Surely, the activities of the Legislature and the Governor should be limited during the months leading up to an election or budget deadline. The California Legislature is just as responsible for the energy crisis and the enormous budget deficit as Governor Davis. As Lt. Governor Bustamante admitted -- referring to California government -- during the major recall candidate debate, "We spent too much." Therefore, like Davis, the violators in the Assembly and Senate should be strongly considered for recall.
WATCH DOGS OR ATTACK DOGS?
October 9, 2003
If there was ever any doubt about how the condescending media and political elite feel about what they consider the electorate rabble out here in America, it was thoroughly dispelled by serial anti-democracy news reports, punishing editorials and commentary, and the television talking heads, professional party pundits and career politicians who lined-up against the voter recall of California Governor Davis. What's even more disturbing is the fact that those who are supposed to be our watchdogs, have turned on us as attack dogs.
Clearly, the sovereignty of the people has been so marginalized by the powerful few who exercise control over government and society on a daily basis, when voters happen to exercise their franchise and constitutional rights in any significant way, the power-elite have political fits. Demeaning the electorate for making any decisions about their government, disapproved of by the establishment, amounts to little more than perpetuating the elitist stuff of those who believe that the people are too ignorant and unsophisticated to govern themselves -- even though 5th century BC Athenians built one of the greatest civilizations in history with the first democracy, which was direct democracy.
Fear mongering about mob rule and tyranny of the majority is simply nonsense. If anything, the tyranny of the few has done the damage to our society. The Founders' concern about too much democracy could not have envisioned how government empire builders and the courts would transform what was supposed to be a republic of citizen representative democracy into monolithic federal and state governments replete with activist courts, burgeoning bureaucracies and elected officials, seduced by a corrupted system of personal power, who hold their political careers above the best interests of the people.
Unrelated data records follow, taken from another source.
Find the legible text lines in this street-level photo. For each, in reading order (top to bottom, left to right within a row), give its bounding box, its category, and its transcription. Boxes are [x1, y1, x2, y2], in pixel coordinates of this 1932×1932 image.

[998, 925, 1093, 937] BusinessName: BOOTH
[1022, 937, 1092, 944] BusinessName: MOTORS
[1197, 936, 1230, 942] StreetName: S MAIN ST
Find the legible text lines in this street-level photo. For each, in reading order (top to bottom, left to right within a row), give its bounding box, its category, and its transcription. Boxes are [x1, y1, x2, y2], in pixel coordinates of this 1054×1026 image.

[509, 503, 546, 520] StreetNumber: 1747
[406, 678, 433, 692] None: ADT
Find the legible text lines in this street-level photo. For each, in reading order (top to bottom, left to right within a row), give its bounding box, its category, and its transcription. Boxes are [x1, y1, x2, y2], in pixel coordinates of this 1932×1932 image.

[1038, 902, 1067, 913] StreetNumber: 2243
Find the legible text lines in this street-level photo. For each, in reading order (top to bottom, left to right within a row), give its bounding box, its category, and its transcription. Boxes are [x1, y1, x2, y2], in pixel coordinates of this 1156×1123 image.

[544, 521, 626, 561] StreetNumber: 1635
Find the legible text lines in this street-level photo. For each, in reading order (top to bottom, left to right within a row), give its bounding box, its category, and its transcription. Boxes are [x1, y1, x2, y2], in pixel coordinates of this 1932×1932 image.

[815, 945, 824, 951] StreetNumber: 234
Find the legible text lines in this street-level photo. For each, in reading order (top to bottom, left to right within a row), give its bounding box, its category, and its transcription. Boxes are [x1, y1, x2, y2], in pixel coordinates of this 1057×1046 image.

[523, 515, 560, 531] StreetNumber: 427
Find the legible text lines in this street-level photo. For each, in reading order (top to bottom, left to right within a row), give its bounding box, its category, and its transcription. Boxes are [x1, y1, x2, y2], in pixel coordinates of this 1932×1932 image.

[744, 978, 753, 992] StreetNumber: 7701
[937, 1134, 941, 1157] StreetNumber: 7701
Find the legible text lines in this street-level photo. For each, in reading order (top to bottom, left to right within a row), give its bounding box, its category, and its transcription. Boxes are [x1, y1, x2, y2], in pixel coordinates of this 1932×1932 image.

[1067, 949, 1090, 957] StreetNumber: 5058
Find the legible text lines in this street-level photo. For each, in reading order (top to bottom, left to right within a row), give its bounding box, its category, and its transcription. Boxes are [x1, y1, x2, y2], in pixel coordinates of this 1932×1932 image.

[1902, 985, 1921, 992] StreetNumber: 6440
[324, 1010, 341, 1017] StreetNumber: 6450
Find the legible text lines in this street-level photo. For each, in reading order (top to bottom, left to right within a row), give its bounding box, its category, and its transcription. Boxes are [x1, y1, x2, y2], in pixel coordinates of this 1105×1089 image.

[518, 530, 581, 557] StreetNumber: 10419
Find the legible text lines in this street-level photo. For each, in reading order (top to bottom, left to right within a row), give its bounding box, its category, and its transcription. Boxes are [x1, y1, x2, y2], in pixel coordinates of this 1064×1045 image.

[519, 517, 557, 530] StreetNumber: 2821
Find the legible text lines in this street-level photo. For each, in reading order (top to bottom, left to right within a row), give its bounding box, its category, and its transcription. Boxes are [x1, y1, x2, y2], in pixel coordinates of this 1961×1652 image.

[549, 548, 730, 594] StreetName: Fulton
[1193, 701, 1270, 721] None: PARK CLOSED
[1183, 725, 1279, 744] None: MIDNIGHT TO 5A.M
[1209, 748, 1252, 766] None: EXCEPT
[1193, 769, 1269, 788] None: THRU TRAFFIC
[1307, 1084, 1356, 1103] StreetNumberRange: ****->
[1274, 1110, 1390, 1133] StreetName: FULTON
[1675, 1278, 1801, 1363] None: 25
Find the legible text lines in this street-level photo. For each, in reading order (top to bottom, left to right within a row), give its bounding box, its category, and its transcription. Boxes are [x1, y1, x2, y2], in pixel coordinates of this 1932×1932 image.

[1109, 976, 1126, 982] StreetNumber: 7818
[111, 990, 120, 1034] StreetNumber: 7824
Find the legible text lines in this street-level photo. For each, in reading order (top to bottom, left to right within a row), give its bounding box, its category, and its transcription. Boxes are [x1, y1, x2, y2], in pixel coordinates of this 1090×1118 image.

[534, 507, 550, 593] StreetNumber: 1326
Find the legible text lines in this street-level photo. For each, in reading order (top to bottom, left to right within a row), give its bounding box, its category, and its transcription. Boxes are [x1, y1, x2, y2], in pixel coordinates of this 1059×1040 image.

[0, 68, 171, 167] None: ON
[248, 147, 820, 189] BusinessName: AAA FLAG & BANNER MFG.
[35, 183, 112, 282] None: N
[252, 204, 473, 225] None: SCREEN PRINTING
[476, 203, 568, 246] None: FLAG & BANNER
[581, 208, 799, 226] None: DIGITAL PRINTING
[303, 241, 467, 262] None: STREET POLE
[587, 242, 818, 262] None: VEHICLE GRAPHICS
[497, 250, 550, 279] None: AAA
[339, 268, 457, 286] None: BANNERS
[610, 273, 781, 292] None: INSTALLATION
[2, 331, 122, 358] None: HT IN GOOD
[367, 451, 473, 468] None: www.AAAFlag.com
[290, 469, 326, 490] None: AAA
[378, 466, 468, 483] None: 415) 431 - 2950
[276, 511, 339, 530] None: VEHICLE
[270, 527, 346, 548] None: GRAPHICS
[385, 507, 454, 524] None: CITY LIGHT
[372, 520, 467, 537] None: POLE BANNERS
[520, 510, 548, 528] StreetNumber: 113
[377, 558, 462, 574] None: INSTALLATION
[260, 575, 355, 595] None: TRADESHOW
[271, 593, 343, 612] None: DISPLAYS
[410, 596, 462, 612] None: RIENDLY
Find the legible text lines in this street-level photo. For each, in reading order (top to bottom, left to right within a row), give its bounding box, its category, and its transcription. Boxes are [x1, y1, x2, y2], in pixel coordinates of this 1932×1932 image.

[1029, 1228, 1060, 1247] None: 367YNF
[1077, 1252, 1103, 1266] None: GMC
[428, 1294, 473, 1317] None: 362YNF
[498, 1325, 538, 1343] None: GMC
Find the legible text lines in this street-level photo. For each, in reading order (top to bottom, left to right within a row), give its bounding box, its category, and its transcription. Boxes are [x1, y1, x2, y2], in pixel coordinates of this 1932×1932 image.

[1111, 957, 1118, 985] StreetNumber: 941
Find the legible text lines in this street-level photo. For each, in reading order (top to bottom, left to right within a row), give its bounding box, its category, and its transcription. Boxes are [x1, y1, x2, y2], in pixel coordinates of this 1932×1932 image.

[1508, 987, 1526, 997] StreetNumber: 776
That's why we simple folk in California stopped government's abuse of destructive taxation with Proposition 13 in 1978. And that's why we the people, consisting of Republican, Democrat and independent voters, threw an inept, power-hungry governor out of office -- biting, kicking, whining and scratching -- to cut our losses.
If the Founders were alive today, they would undoubtedly follow Thomas Jefferson's dream of a more pure democracy, simply because we have evolved into a better-informed, more sophisticated, high technology society. Indeed, what we need now is more democracy, not less. We need secure voting networks connected to voter's homes. We need well-compensated, nonpartisan, professional government managers instead of partisan career politicians. We need to conduct all elections and communications with our elected government managers, and between ourselves, over the voting networks. Truthfully informed voters would decide all matters of taxation and public policy. Our managers would handle the details of no more government than we need. There would be no need for campaign financing, and no room for lobbyists, special interests or influence peddling. And the managers would be confirmed annually. If they are doing their job, they stay. If not, they go.
Of course, nonpartisan direct representative democracy with voting networks would take a constitutional amendment, which would be up to us to make happen. California is the best place to start.